In the meantime, WaterFire, which since its founding in 1993 has been producing events from rented sites scattered throughout Providence, will soon have a structure large enough to gather all of its creative teams and support equipment into one place, augmented by new facilities, including classrooms and performance space—making it possible, according to Evans, “to imagine even larger interactions and realize more of our dream projects.” These dreams include to expand WaterFire’s role as a national leader in the fast-changing field of Creative Placemaking—using artists and the arts to add vitality to communities.

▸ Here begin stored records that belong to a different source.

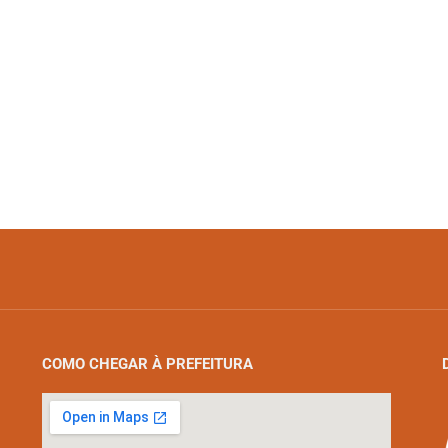
COMO CHEGAR À PREFEITURA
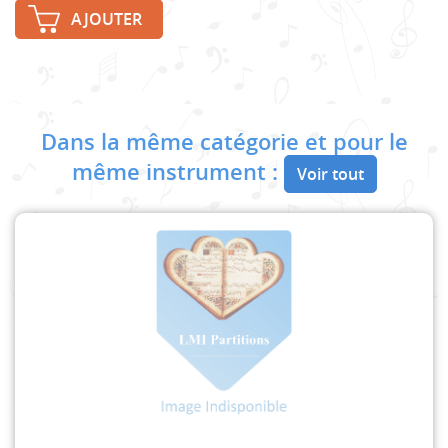
AJOUTER
Dans la même catégorie et pour le
même instrument :
Voir tout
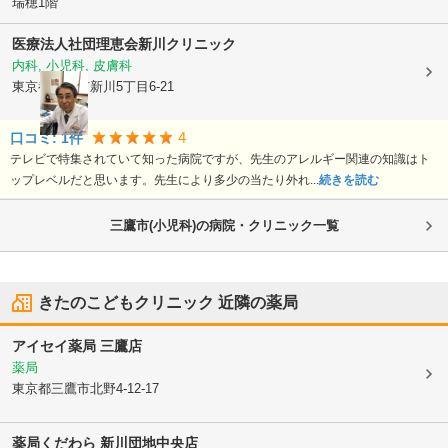
瑞穂1階
医療法人社団理恵会
新川クリニック
内科, 小児科, 皮膚科
東京都三鷹市
新川5丁目6-21
4
口コミ:
1
件
テレビで特集されていて知った病院ですが、先生のアレルギー関連の知識はト
ップレベルだと思います。先生により多少の当たり外れ...
続きを読む
三鷹市(小児科)の病院・クリニック一覧
きたのこどもクリニック
近隣の薬局
アイセイ薬局 三鷹店
薬局
東京都三鷹市
北野4-12-17
薬局くだわら 新川団地中央店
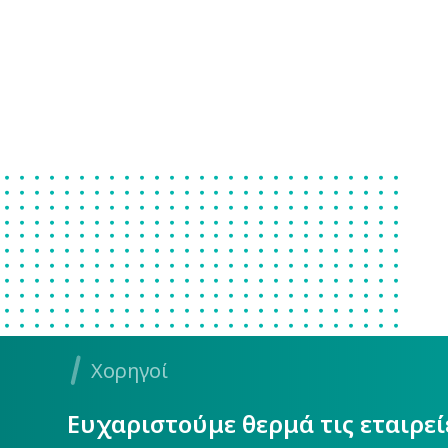
Χορηγοί
Ευχαριστούμε θερμά τις εταιρε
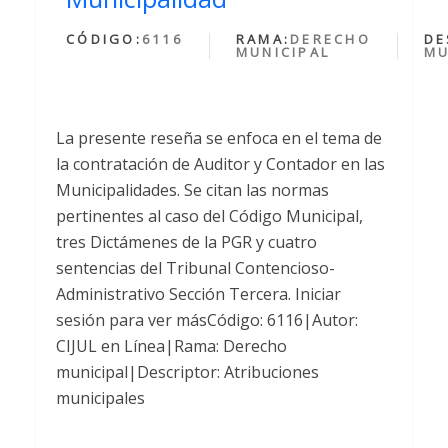
CÓDIGO:
6116
RAMA:
DERECHO
DE
MUNICIPAL
MU
La presente reseña se enfoca en el tema de
la contratación de Auditor y Contador en las
Municipalidades. Se citan las normas
pertinentes al caso del Código Municipal,
tres Dictámenes de la PGR y cuatro
sentencias del Tribunal Contencioso-
Administrativo Sección Tercera. Iniciar
sesión para ver másCódigo: 6116|Autor:
CIJUL en Línea|Rama: Derecho
municipal|Descriptor: Atribuciones
municipales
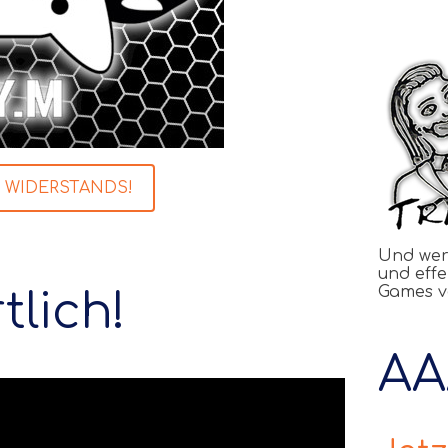
es WIDERSTANDS!
Und wer
und effe
Games v
tlich!
AA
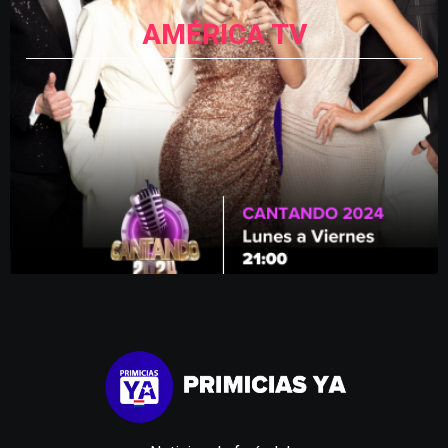
AMÉRICA TV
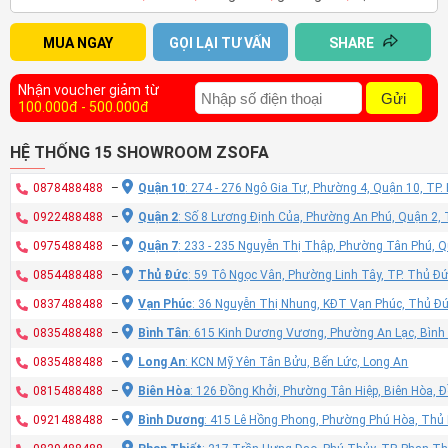
MUA NGAY
GỌI LẠI TƯ VẤN
SHARE
Nhận voucher giảm từ
Gửi
100.000đ - 500.000đ
HỆ THỐNG 15 SHOWROOM ZSOFA
0878488488
–
Quận 10
: 274 - 276 Ngô Gia Tự, Phường 4, Quận 10, TP
0922488488
–
Quận 2
: Số 8 Lương Định Của, Phường An Phú, Quận 2,
0975488488
–
Quận 7
: 233 - 235 Nguyễn Thị Thập, Phường Tân Phú, 
0854488488
–
Thủ Đức
: 59 Tô Ngọc Vân, Phường Linh Tây, TP. Thủ Đ
0837488488
–
Vạn Phúc
: 36 Nguyễn Thị Nhung, KĐT Vạn Phúc, Thủ Đ
0835488488
–
Bình Tân
: 615 Kinh Dương Vương, Phường An Lạc, Bình
0835488488
–
Long An
: KCN Mỹ Yên Tân Bửu, Bến Lức, Long An
0815488488
–
Biên Hòa
: 126 Đồng Khởi, Phường Tân Hiệp, Biên Hòa, 
0921488488
–
Bình Dương
: 415 Lê Hồng Phong, Phường Phú Hòa, Thủ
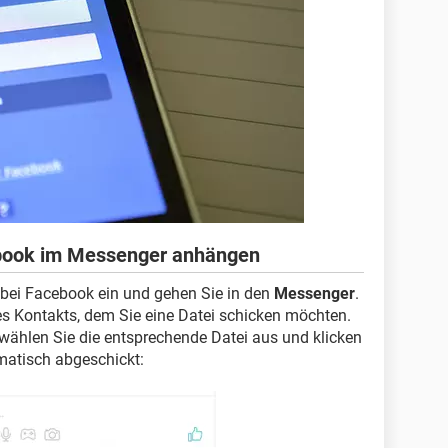
ebook im Messenger anhängen
bei Facebook ein und gehen Sie in den
Messenger
.
s Kontakts, dem Sie eine Datei schicken möchten.
 wählen Sie die entsprechende Datei aus und klicken
matisch abgeschickt:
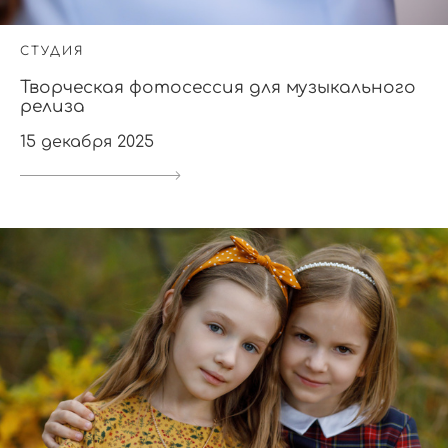
СТУДИЯ
Творческая фотосессия для музыкального
релиза
15 декабря 2025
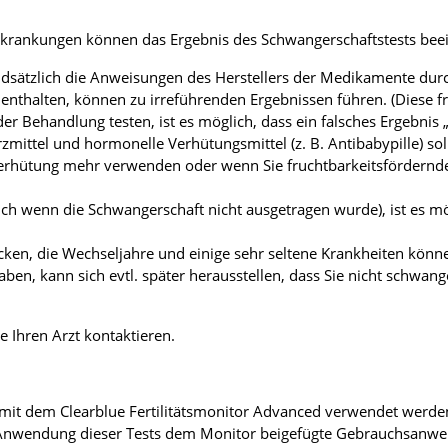
ankungen können das Ergebnis des Schwangerschaftstests beei
ndsätzlich die Anweisungen des Herstellers der Medikamente durc
 enthalten, können zu irreführenden Ergebnissen führen. (Diese 
der Behandlung testen, ist es möglich, dass ein falsches Ergebnis
mittel und hormonelle Verhütungsmittel (z. B. Antibabypille) sol
Verhütung mehr verwenden oder wenn Sie fruchtbarkeitsfördernde
.
h wenn die Schwangerschaft nicht ausgetragen wurde), ist es mög
öcken, die Wechseljahre und einige sehr seltene Krankheiten könn
ben, kann sich evtl. später herausstellen, dass Sie nicht schwan
e Ihren Arzt kontaktieren.
it dem Clearblue Fertilitätsmonitor Advanced verwendet werden
vor Anwendung dieser Tests dem Monitor beigefügte Gebrauchsanw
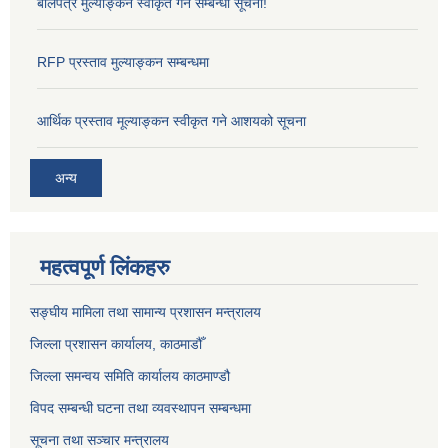
बोलपत्र मुल्याङ्कन स्वीकृत गर्ने सम्बन्धी सूचना!
RFP प्रस्ताव मुल्याङ्कन सम्बन्धमा
आर्थिक प्रस्ताव मूल्याङ्कन स्वीकृत गने आशयको सूचना
अन्य
महत्वपूर्ण लिंकहरु
सङ्‍घीय मामिला तथा सामान्य प्रशासन मन्त्रालय
जिल्ला प्रशासन कार्यालय, काठमाडौँ
जिल्ला समन्वय समिति कार्यालय काठमाण्ड‌ौ
विपद सम्बन्धी घटना तथा व्यवस्थापन सम्बन्धमा
सूचना तथा सञ्चार मन्त्रालय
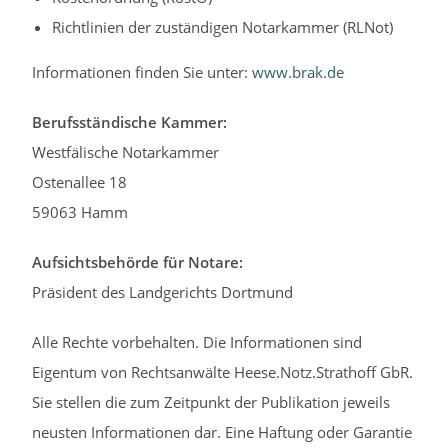
Richtlinien der zuständigen Notarkammer (RLNot)
Informationen finden Sie unter:
www.brak.de
Berufsständische Kammer:
Westfälische Notarkammer
Ostenallee 18
59063 Hamm
Aufsichtsbehörde für Notare:
Präsident des Landgerichts Dortmund
Alle Rechte vorbehalten. Die Informationen sind
Eigentum von Rechtsanwälte Heese.Notz.Strathoff GbR.
Sie stellen die zum Zeitpunkt der Publikation jeweils
neusten Informationen dar. Eine Haftung oder Garantie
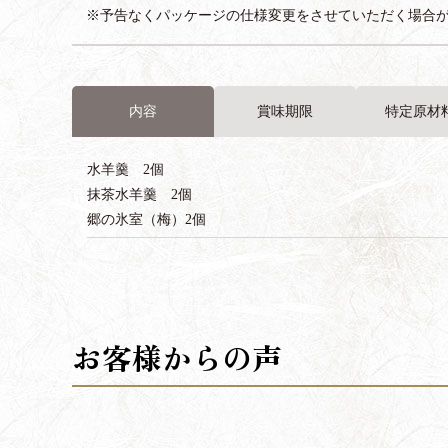
※予告なくパッケージの仕様変更をさせていただく場合
内容
賞味期限
特定原材
水羊羹 2個
抹茶水羊羹 2個
郷の氷室（梅）2個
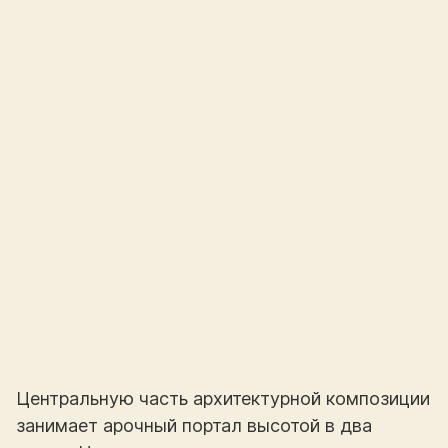
Центральную часть архитектурной композиции
занимает арочный портал высотой в два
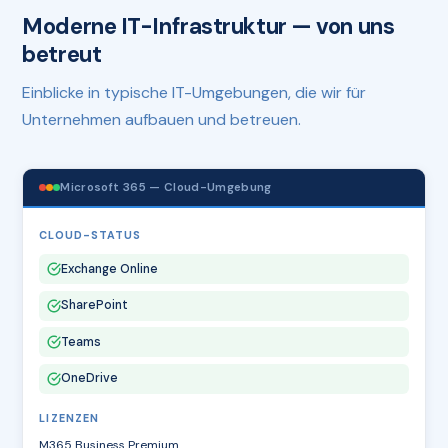
Moderne IT-Infrastruktur — von uns
betreut
Einblicke in typische IT-Umgebungen, die wir für
Unternehmen aufbauen und betreuen.
Microsoft 365 — Cloud-Umgebung
CLOUD-STATUS
Exchange Online
SharePoint
Teams
OneDrive
LIZENZEN
M365 Business Premium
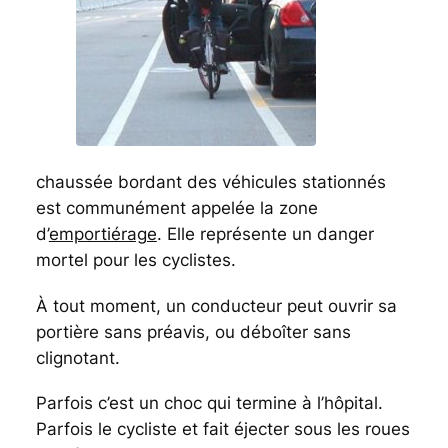
chaussée bordant des véhicules stationnés
est communément appelée la zone
d’
emportiérage
. Elle représente un danger
mortel pour les cyclistes.
À tout moment, un conducteur peut ouvrir sa
portière sans préavis, ou déboîter sans
clignotant.
Parfois c’est un choc qui termine à l’hôpital.
Parfois le cycliste et fait éjecter sous les roues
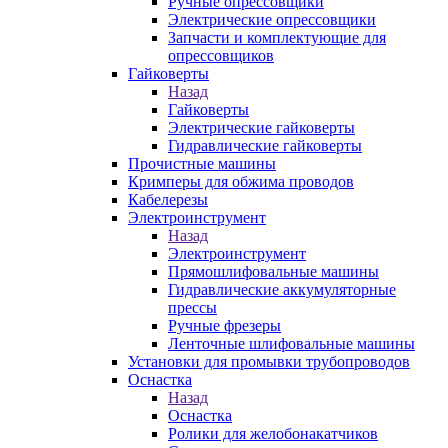
Ручные опрессовщики
Электрические опрессовщики
Запчасти и комплектующие для
опрессовщиков
Гайковерты
Назад
Гайковерты
Электрические гайковерты
Гидравлические гайковерты
Прочистные машины
Кримперы для обжима проводов
Кабелерезы
Электроинструмент
Назад
Электроинструмент
Прямошлифовальные машины
Гидравлические аккумуляторные
прессы
Ручные фрезеры
Ленточные шлифовальные машины
Установки для промывки трубопроводов
Оснастка
Назад
Оснастка
Ролики для желобонакатчиков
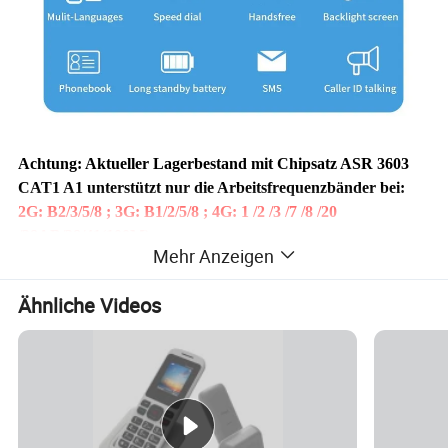
Achtung: Aktueller Lagerbestand mit Chipsatz ASR 3603
CAT1 A1 unterstützt nur die Arbeitsfrequenzbänder bei:
2G: B2/3/5/8 ; 3G: B1/2/5/8 ; 4G: 1 /2 /3 /7 /8 /20
/28AB/38/41(100M).
Mehr Anzeigen
Der Bestand ist für
die meisten asiatischen, europäischen
und afrikanischen Länder geeignet, ABER NICHT für
Ähnliche Videos
amerikanische Länder
.
Für andere Arbeitsfrequenzbänder, kontaktieren Sie uns
bitte für die Anpassung von MOQ 1000 PCS.
Produktbeschreibung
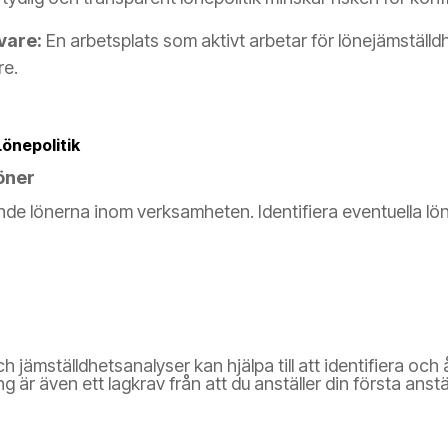
vare:
En arbetsplats som aktivt arbetar för lönejämställd
re.
Lönepolitik
öner
de lönerna inom verksamheten. Identifiera eventuella löne
jämställdhetsanalyser kan hjälpa till att identifiera och 
g är även ett lagkrav från att du anställer din första an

Evans clearly sees that arts are essential to economic success and that there are no limits to what imagination can achieve—which can also describe the financial plans that make projects, such as WaterFire, possible.

Sources of Funding
The total development cost $14.1 million.

NMTC $3.27 million

Federal HTC $1.71 million

State HTC $2.25 million

Deferred developer fee $622,000

 

WaterFire leveraged $6.27 million, including:

$3.16 million state cultural facilities grant

$600,000 EPA Brownfields cleanup grant

$450,000 recoverable grant

$265,000 local foundation grant

$1.79 million in capital campaign pledges.